Il n’appartient pas au pouvoir politique de décerner un brevet de légitimité aux associations, ni de s’ingérer dans leurs prises de positions. Oui, IEB peut légitimement porter un regard critique sur un processus participatif, ou décider de déposer un recours contre un projet immobilier, un plan ou une ordonnance qui violent la règlementation en vigueur. Mais IEB peut tout autant mener des projets et des alliances avec les pouvoirs publics, rendre des services nombreux à la population et même aux administrations – y compris sur le plan économique. C’est ainsi qu’IEB a récemment contribué à ce que le projet porté par la société Prowinko à l’avenue de la Toison d’or permette à la Commune d’Ixelles d’augmenter son patrimoine immobilier social pour une valeur de plus de 4 millions d’euros ; ou que certains de ses membres initient de nombreux projets d’économie sociale et durable, créateurs d’emplois locaux non délocalisables.
Des recours légitimes
Si, sur la place publique, IEB revendique le droit de participer au débat d’idées, devant les juridictions elle ne revendique rien d’autre que le respect de la légalité. Faut-il le dire... les juridictions administratives ou judiciaires n’ont pas pour mission de s’immiscer dans la liberté d’appréciation du politique, mais de sanctionner les illégalités avérées des décisions prises. D’ailleurs, reprocher à une association comme IEB ses actions en justice est contraire à la Convention d’Aarhus [6], signée par la Belgique, qui spécifie que les associations œuvrant pour la protection de l’environnement peuvent introduire des recours administratifs ou judiciaires. Un pays dans lequel la société civile se verrait interdire d’exiger des pouvoirs publics le respect de ses propres plans et règlements et la motivation correcte des actes administratifs serait-il encore une démocratie ?

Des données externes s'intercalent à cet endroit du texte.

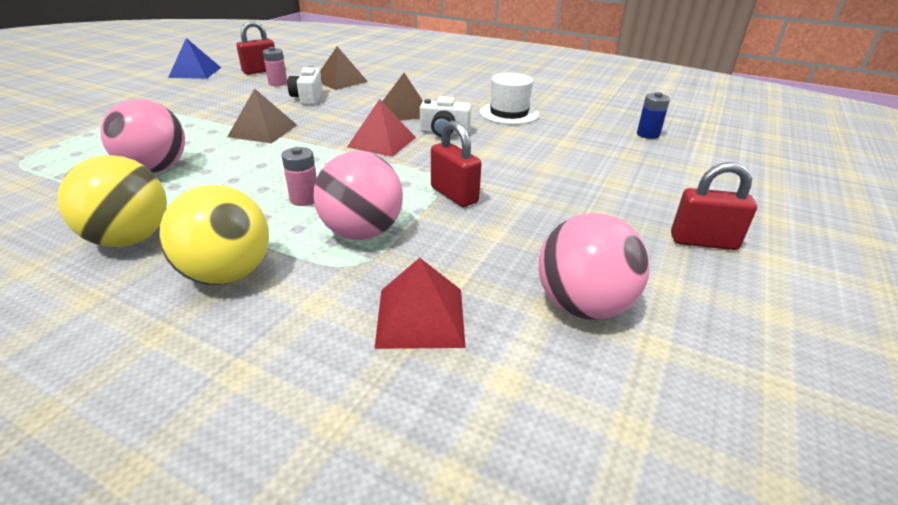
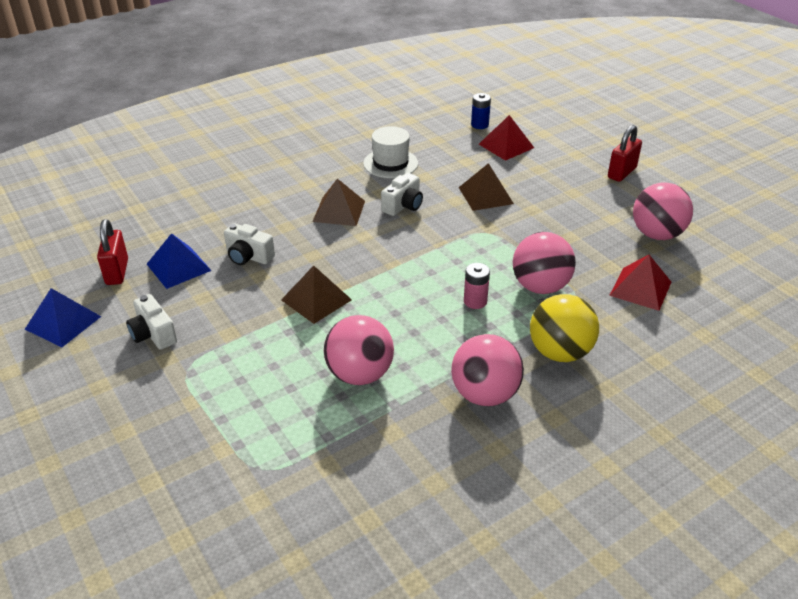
camera: 60 degrees left, 5 degrees up
(130, 239) = (484, 394): yellow ball -> pink ball
(190, 94) = (153, 334): none -> white camera
(278, 83) = (178, 267): pink battery -> blue pyramid
(340, 81) = (214, 225): brown pyramid -> brown pyramid (485, 195)
(382, 142) = (398, 241): red pyramid -> red pyramid (506, 146)
(454, 195) = (513, 235): red padlock -> none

Au passage, redonnons aux choses leur réelle importance. Sur ces 5 dernières années, tandis que plus de 20.000 permis d’urbanisme et de lotir ont été délivrés à Bruxelles [7], IEB a introduit 6 recours contre des permis [8]. Sur ces 6 recours, seuls 3 concernent des permis délivrés aux pouvoirs publics [9]. Un autre recours concerne la réforme du COBAT. Tous les recours actuellement jugés (mars 2013) ont été déclarés fondés [10]. Avec pour résultat une jurisprudence qui fait avancer les grands principes de la démocratie urbaine, et même parfois le droit européen [11]. Ces principes de la démocratie urbaine, nous entendons bien continuer à les défendre. Tout en jouant le rôle critique qui est le nôtre.
• Le conseil d’administration d’IEB : Gwenaël Breës (Comité du quartier Midi), Christian Dekeyser (Groupe d’Animation du Quartier européen de la Ville de Bruxelles), Chloé Deligne (Eau Water Zone), Sylvie Eyberg (Comité de quartier Le Maritime), Dominique Nalpas (Parcours citoyen), Isabelle Pauthier (Atelier de recherche et d’action urbaines), Martin Pigeon (Le début des haricots), Raphaël Rastelli (Pétitions-Patrimoine), Denys Ryelandt (Association de comités de quartier ucclois), Marco Schmitt (Association du quartier Léopold), Jean-Louis Smeyers (Comité de quartier Marie-Christine/Reine/Stéphanie), Marie-Anne Swartenbroeckx (Comité de quartier Notre-Dame-aux-Neiges de Bruxelles-Ville).